- _Work item_:
Copy out all of the lines below exactly; the pictures do not belong in the copy.

- _Information_:
★ ★ ★ ★ ★ ★ ★
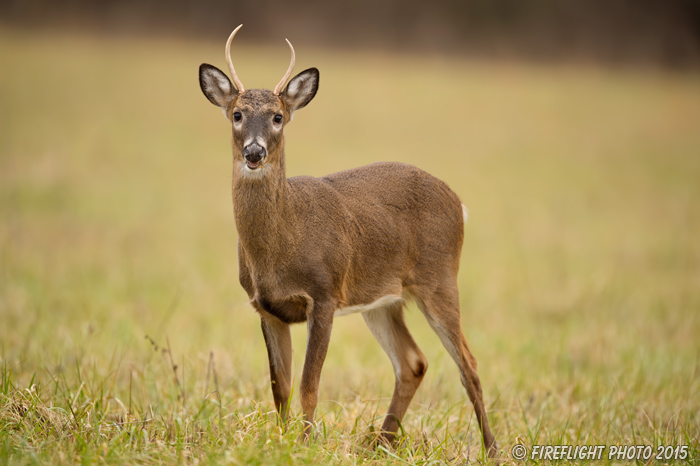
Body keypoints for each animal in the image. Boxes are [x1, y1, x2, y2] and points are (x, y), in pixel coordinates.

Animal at [198, 25, 498, 458]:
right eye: (237, 114)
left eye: (277, 117)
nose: (254, 152)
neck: (282, 243)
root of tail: (459, 203)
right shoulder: (265, 307)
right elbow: (280, 386)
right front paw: (281, 442)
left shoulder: (324, 293)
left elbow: (309, 384)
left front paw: (305, 445)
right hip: (383, 298)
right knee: (413, 362)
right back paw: (380, 444)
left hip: (439, 278)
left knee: (468, 364)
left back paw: (491, 448)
★ ★ ★ ★ ★ ★ ★
- _Answer to the problem_:
Body keypoints for each animal in the image. Boxes are [x1, y1, x2, y2] and points are (x, y), in pixel coordinates.

Animal at [198, 25, 498, 458]:
right eye: (237, 114)
left eye: (277, 117)
nose: (254, 152)
neck: (282, 243)
root of tail: (459, 203)
right shoulder: (265, 307)
right elbow: (280, 386)
right front paw: (281, 442)
left shoulder: (324, 293)
left elbow: (309, 384)
left front paw: (305, 445)
right hip: (383, 298)
right knee: (413, 362)
right back paw: (380, 444)
left hip: (439, 278)
left knee: (468, 364)
left back paw: (491, 448)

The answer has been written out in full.